Dieses Verbrechen reiht sich in eine lange Serie von Straftaten, begangen von »Flüchtlingen« undefinierten respektive bezweifelten Alters, ein. Die Zahl der »Flüchtlinge«, die bei Personal- und/oder Altersangaben offensichtlich ihre ganz besonders kreative Ader entdeckt haben, ist sehr lang. Doch nach wie vor verweigert sich die Merkel-Regierung einer generellen Altersfeststellung. Und auch die Strafverfolgungsbehörden weigern sich, in ganz konkreten Fällen wie dem eingangs erwähnten, eine solche Altersfeststellung anzuordnen.
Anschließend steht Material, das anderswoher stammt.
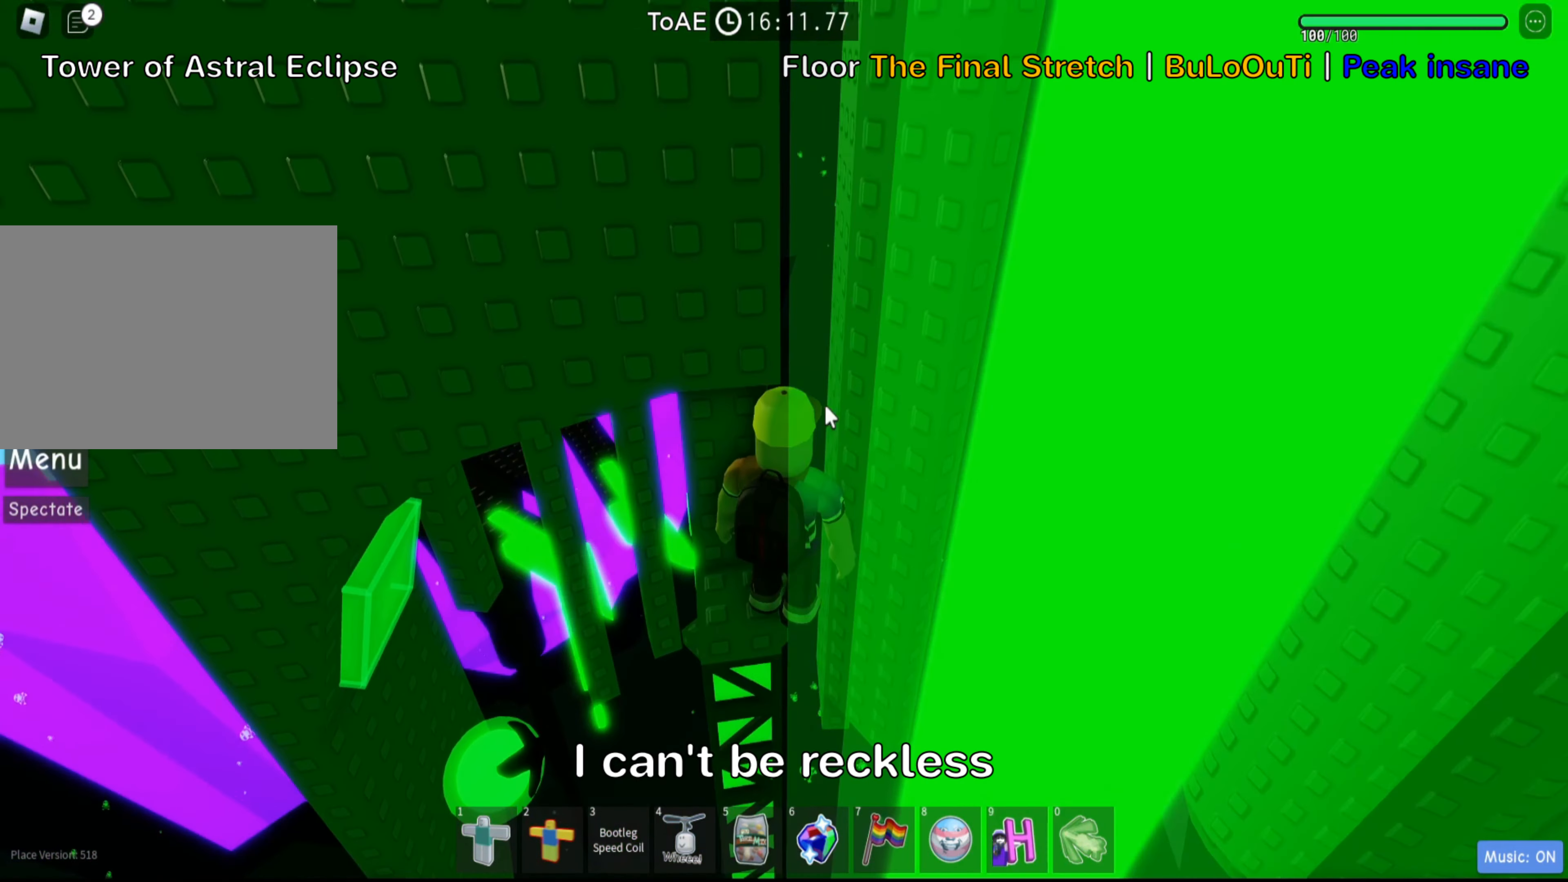
{"dt_ms": 500, "keys": [], "events": [[67, "shift", "down"], [167, "shift", "up"]]}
So geschieht es immer wieder, dass nach Inaugenscheinnahme längst volljährige Straftäter, die sich als »Flüchtlinge« in Deutschland aufhalten, entweder gar nicht oder nach dem Jugendrecht bestraft werden. Altersprüfungen in anderen europäischen Ländern haben ergeben, dass die Betrugsquote gerade in diesem Bereich eklatant hoch ist. Als einzige Partei in Deutschland fordert die AfD nachdrücklich eine generelle Altersprüfung bei »Flüchtlingen«, Asylbewerbern, »Geflüchteten«, »Schutzsuchenden« oder wie immer man diesen Personenkreis auch nennen will.